A complete and exact copy of the data below is the task.

→ **SUPPLIED ENTRIES**:
━━━

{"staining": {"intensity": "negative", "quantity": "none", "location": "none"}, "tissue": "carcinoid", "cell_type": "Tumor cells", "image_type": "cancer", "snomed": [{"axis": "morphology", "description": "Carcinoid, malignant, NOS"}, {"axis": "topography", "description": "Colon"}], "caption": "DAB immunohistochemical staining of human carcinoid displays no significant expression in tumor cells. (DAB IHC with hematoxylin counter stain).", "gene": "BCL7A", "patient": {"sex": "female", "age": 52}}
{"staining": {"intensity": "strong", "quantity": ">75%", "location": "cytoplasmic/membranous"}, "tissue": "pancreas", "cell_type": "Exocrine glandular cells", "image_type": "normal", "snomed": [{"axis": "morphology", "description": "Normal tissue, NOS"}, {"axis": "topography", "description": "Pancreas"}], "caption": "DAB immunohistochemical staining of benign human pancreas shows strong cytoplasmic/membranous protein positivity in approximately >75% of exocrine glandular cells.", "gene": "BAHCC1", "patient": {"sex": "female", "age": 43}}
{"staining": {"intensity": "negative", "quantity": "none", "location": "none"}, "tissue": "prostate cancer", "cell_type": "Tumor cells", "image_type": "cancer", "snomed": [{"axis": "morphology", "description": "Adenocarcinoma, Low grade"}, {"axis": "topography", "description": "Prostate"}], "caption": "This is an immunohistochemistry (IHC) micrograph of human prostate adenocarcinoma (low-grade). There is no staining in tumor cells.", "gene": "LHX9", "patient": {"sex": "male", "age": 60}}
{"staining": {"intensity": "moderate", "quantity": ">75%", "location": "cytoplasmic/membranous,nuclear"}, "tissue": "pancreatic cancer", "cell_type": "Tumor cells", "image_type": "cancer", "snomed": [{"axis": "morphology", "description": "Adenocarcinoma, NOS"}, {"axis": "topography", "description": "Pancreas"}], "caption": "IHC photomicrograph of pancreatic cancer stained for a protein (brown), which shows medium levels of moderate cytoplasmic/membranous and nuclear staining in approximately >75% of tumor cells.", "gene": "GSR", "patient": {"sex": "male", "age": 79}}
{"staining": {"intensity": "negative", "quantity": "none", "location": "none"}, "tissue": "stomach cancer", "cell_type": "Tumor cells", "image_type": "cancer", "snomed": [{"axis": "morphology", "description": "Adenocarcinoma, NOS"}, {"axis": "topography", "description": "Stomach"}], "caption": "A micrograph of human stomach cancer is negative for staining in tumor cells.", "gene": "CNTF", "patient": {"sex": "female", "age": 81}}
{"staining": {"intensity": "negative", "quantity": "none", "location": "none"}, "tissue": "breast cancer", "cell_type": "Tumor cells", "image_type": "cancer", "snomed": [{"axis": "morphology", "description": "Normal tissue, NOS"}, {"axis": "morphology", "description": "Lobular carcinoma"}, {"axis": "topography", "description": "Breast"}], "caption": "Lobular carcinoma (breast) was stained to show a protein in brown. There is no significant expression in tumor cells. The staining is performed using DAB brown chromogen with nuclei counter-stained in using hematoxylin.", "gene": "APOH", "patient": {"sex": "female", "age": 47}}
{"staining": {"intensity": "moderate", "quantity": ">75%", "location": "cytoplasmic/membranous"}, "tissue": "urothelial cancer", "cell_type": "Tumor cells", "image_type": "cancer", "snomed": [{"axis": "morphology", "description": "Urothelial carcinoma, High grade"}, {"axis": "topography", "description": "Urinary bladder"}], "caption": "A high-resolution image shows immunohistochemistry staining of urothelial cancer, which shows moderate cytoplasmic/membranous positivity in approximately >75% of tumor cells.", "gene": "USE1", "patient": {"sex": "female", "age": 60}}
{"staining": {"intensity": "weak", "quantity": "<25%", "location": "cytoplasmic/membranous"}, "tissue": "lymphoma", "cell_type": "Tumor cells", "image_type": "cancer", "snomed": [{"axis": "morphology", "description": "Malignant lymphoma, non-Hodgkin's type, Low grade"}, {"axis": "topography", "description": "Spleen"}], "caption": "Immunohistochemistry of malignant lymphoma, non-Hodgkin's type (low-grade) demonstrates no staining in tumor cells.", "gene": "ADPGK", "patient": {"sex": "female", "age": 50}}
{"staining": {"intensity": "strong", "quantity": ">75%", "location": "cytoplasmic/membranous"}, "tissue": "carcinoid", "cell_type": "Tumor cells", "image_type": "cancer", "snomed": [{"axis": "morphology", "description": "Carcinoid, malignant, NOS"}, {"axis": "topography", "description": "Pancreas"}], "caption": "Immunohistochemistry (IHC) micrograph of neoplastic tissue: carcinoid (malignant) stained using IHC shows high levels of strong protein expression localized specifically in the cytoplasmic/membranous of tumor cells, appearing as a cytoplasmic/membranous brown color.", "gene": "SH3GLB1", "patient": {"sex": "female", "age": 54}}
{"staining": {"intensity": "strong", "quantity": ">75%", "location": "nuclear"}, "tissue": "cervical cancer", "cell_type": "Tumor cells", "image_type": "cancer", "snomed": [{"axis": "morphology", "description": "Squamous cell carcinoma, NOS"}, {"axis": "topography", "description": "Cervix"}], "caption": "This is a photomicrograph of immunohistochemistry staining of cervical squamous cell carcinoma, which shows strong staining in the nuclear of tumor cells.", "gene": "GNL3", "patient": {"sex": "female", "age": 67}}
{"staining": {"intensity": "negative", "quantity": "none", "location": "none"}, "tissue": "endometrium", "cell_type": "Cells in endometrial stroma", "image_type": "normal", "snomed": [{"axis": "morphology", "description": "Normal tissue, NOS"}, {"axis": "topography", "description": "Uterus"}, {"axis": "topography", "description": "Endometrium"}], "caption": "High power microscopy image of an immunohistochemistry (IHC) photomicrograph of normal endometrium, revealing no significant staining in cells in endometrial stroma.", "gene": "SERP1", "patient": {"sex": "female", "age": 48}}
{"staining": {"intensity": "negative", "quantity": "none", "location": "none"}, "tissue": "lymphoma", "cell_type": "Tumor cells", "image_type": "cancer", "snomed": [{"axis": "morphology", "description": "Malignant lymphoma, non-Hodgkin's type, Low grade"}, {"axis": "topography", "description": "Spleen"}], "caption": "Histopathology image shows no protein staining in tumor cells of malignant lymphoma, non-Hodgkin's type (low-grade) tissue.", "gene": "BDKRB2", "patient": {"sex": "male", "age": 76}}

━━━

→ **RESPONSE TO THIS EXERCISE**:
{"staining": {"intensity": "negative", "quantity": "none", "location": "none"}, "tissue": "carcinoid", "cell_type": "Tumor cells", "image_type": "cancer", "snomed": [{"axis": "morphology", "description": "Carcinoid, malignant, NOS"}, {"axis": "topography", "description": "Colon"}], "caption": "DAB immunohistochemical staining of human carcinoid displays no significant expression in tumor cells. (DAB IHC with hematoxylin counter stain).", "gene": "BCL7A", "patient": {"sex": "female", "age": 52}}
{"staining": {"intensity": "strong", "quantity": ">75%", "location": "cytoplasmic/membranous"}, "tissue": "pancreas", "cell_type": "Exocrine glandular cells", "image_type": "normal", "snomed": [{"axis": "morphology", "description": "Normal tissue, NOS"}, {"axis": "topography", "description": "Pancreas"}], "caption": "DAB immunohistochemical staining of benign human pancreas shows strong cytoplasmic/membranous protein positivity in approximately >75% of exocrine glandular cells.", "gene": "BAHCC1", "patient": {"sex": "female", "age": 43}}
{"staining": {"intensity": "negative", "quantity": "none", "location": "none"}, "tissue": "prostate cancer", "cell_type": "Tumor cells", "image_type": "cancer", "snomed": [{"axis": "morphology", "description": "Adenocarcinoma, Low grade"}, {"axis": "topography", "description": "Prostate"}], "caption": "This is an immunohistochemistry (IHC) micrograph of human prostate adenocarcinoma (low-grade). There is no staining in tumor cells.", "gene": "LHX9", "patient": {"sex": "male", "age": 60}}
{"staining": {"intensity": "moderate", "quantity": ">75%", "location": "cytoplasmic/membranous,nuclear"}, "tissue": "pancreatic cancer", "cell_type": "Tumor cells", "image_type": "cancer", "snomed": [{"axis": "morphology", "description": "Adenocarcinoma, NOS"}, {"axis": "topography", "description": "Pancreas"}], "caption": "IHC photomicrograph of pancreatic cancer stained for a protein (brown), which shows medium levels of moderate cytoplasmic/membranous and nuclear staining in approximately >75% of tumor cells.", "gene": "GSR", "patient": {"sex": "male", "age": 79}}
{"staining": {"intensity": "negative", "quantity": "none", "location": "none"}, "tissue": "stomach cancer", "cell_type": "Tumor cells", "image_type": "cancer", "snomed": [{"axis": "morphology", "description": "Adenocarcinoma, NOS"}, {"axis": "topography", "description": "Stomach"}], "caption": "A micrograph of human stomach cancer is negative for staining in tumor cells.", "gene": "CNTF", "patient": {"sex": "female", "age": 81}}
{"staining": {"intensity": "negative", "quantity": "none", "location": "none"}, "tissue": "breast cancer", "cell_type": "Tumor cells", "image_type": "cancer", "snomed": [{"axis": "morphology", "description": "Normal tissue, NOS"}, {"axis": "morphology", "description": "Lobular carcinoma"}, {"axis": "topography", "description": "Breast"}], "caption": "Lobular carcinoma (breast) was stained to show a protein in brown. There is no significant expression in tumor cells. The staining is performed using DAB brown chromogen with nuclei counter-stained in using hematoxylin.", "gene": "APOH", "patient": {"sex": "female", "age": 47}}
{"staining": {"intensity": "moderate", "quantity": ">75%", "location": "cytoplasmic/membranous"}, "tissue": "urothelial cancer", "cell_type": "Tumor cells", "image_type": "cancer", "snomed": [{"axis": "morphology", "description": "Urothelial carcinoma, High grade"}, {"axis": "topography", "description": "Urinary bladder"}], "caption": "A high-resolution image shows immunohistochemistry staining of urothelial cancer, which shows moderate cytoplasmic/membranous positivity in approximately >75% of tumor cells.", "gene": "USE1", "patient": {"sex": "female", "age": 60}}
{"staining": {"intensity": "weak", "quantity": "<25%", "location": "cytoplasmic/membranous"}, "tissue": "lymphoma", "cell_type": "Tumor cells", "image_type": "cancer", "snomed": [{"axis": "morphology", "description": "Malignant lymphoma, non-Hodgkin's type, Low grade"}, {"axis": "topography", "description": "Spleen"}], "caption": "Immunohistochemistry of malignant lymphoma, non-Hodgkin's type (low-grade) demonstrates no staining in tumor cells.", "gene": "ADPGK", "patient": {"sex": "female", "age": 50}}
{"staining": {"intensity": "strong", "quantity": ">75%", "location": "cytoplasmic/membranous"}, "tissue": "carcinoid", "cell_type": "Tumor cells", "image_type": "cancer", "snomed": [{"axis": "morphology", "description": "Carcinoid, malignant, NOS"}, {"axis": "topography", "description": "Pancreas"}], "caption": "Immunohistochemistry (IHC) micrograph of neoplastic tissue: carcinoid (malignant) stained using IHC shows high levels of strong protein expression localized specifically in the cytoplasmic/membranous of tumor cells, appearing as a cytoplasmic/membranous brown color.", "gene": "SH3GLB1", "patient": {"sex": "female", "age": 54}}
{"staining": {"intensity": "strong", "quantity": ">75%", "location": "nuclear"}, "tissue": "cervical cancer", "cell_type": "Tumor cells", "image_type": "cancer", "snomed": [{"axis": "morphology", "description": "Squamous cell carcinoma, NOS"}, {"axis": "topography", "description": "Cervix"}], "caption": "This is a photomicrograph of immunohistochemistry staining of cervical squamous cell carcinoma, which shows strong staining in the nuclear of tumor cells.", "gene": "GNL3", "patient": {"sex": "female", "age": 67}}
{"staining": {"intensity": "negative", "quantity": "none", "location": "none"}, "tissue": "endometrium", "cell_type": "Cells in endometrial stroma", "image_type": "normal", "snomed": [{"axis": "morphology", "description": "Normal tissue, NOS"}, {"axis": "topography", "description": "Uterus"}, {"axis": "topography", "description": "Endometrium"}], "caption": "High power microscopy image of an immunohistochemistry (IHC) photomicrograph of normal endometrium, revealing no significant staining in cells in endometrial stroma.", "gene": "SERP1", "patient": {"sex": "female", "age": 48}}
{"staining": {"intensity": "negative", "quantity": "none", "location": "none"}, "tissue": "lymphoma", "cell_type": "Tumor cells", "image_type": "cancer", "snomed": [{"axis": "morphology", "description": "Malignant lymphoma, non-Hodgkin's type, Low grade"}, {"axis": "topography", "description": "Spleen"}], "caption": "Histopathology image shows no protein staining in tumor cells of malignant lymphoma, non-Hodgkin's type (low-grade) tissue.", "gene": "BDKRB2", "patient": {"sex": "male", "age": 76}}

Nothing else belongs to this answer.